Le ombre sulla ripresa in corso – di Guido Puccio

Le ombre sulla ripresa in corso –  di Guido Puccio

L’economia è in ripresa, il governo è stabile, le risorse del Recovery Fund cominceranno presto ad arrivare e a finanziare investimenti. Si parla finalmente con concretezza anche di riforme e sono già pronte per  la discussione quella del fisco e quella della giustizia, non certo strutturali ma almeno efficaci.

Sembriamo proprio sulla buona strada e il cielo è sereno. Non manca però all’orizzonte qualche ombra e sarà bene non ignorarla per non essere sorpresi da qualcosa di più serio dei possibili temporali autunnali.

Quella più vicina riguarda la ripresa dell’inflazione in America con segnali  ormai costanti e non limitati e all’aumento dei prezzi delle materie prime. L’economia americana è in forte espansione e le tensioni inflazionistiche non sono più limitate a fenomeni temporanei. Tutto dipenderà dalla velocità di uscita e da come reagirà la Federal Reserve (che è la banca centrale americana). Per ora la stretta monetaria non è prevista prima del 2023 anche se i tassi hanno cominciato a risalire. Intanto la SEC, ovvero l’organo di vigilanza dei mercati, torna a farsi viva annunciando nuove regole dopo un lungo periodo di deregulation del tempo di Trump e non solo: in particolare sono sotto osservazione le operazioni sui derivati di non felice memoria dopo la crisi del 2008.

Sempre all’orizzonte si profila il ritorno del “patto di stabilità”, il Trattato dell’Unione Europea che fissa obiettivi di medio termine per i disavanzi strutturali dei bilanci degli Stati membri e per il contenimento dei debiti pubblici. In pratica: disavanzo al tre per cento e debito pubblico al sessanta per cento riferito al PIL. Come è noto, le regole  di questo protocollo sono temporaneamente  sospese  dopo l’avvento della grave crisi sanitaria che ha sconvolto tutti i Paesi ,  e persino del MES non se ne è più parlato. A Bruxelles si tratta con difficoltà una modifica e nel 2023 il Trattato, non si sa ancora quanto e come riformato, tornerà. Non è un caso che la discussione in corso vede i cosiddetti “Paesi frugali”, cioè quelli con i conti a posto, chiedere con insistenza il ritorno del rigore finanziario.

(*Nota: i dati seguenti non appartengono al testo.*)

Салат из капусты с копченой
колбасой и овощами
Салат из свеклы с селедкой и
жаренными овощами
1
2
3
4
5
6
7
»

Vero è che oggi tutti concordano nell’esigenza di non frenare la ripresa in un momento così delicato e che tutti i Paesi hanno aumentato il loro debito pubblico in questi ultimi due anni di pandemia. Come è vero che il nostro, pure elevatissimo, (2500 miliardi di euro, più del doppio del PIL) è quello cresciuto meno in Europa in questi ultimi due anni. Tuttavia tra i sostenitori del rigore rischiamo di vedere in prima linea non solo i soliti Paesi del nord Europa ma questa volta anche i tedeschi, e non solo il potente ex ministro delle finanze ed attualmente presidente del parlamento Wolgang Schauble: non è un caso, come riportato dalla stampa economica più attenta negli ultimi giorni di giugno, che il programma dei popolari tedeschi ( CDU-CSU, ovvero il partito di maggioranza) in previsione delle elezioni di ottobre richiami l’opportunità di riprendere il “Fondo salva Stati”, ancorché riformato, in previsione dei rischi di ristrutturazione del debito pubblico per i Paesi in difficoltà.

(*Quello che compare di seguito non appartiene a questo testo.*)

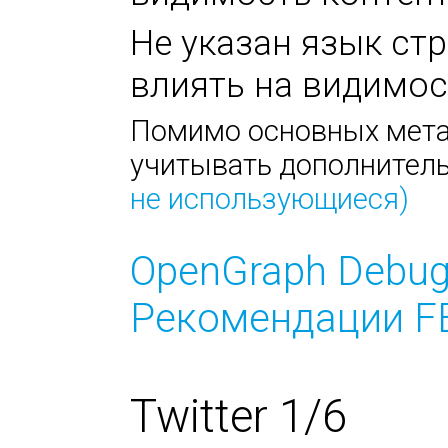
Не указан язык стр
влиять на видимос
Помимо основных метат
учитывать дополнител
не использующиеся)
OpenGraph Debug
Рекомендации FB
Twitter 1/6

Non è tanto la previsione di un programma elettorale che preoccupa, quanto il fatto che  proprio i tedeschi  richiamano questa esigenza. Sino ad oggi, con la Cancelliera Merkel ,  sono stati  loro i mediatori ascoltati tra i Paesi dell’Unione; dopo le elezioni in Germania la Merkel non ci sarà più, ed anche se si formerà un governo di coalizione si dovrà  trattare.

Nel contempo speriamo che i mercati non fiutino l’aria che tira alla loro maniera.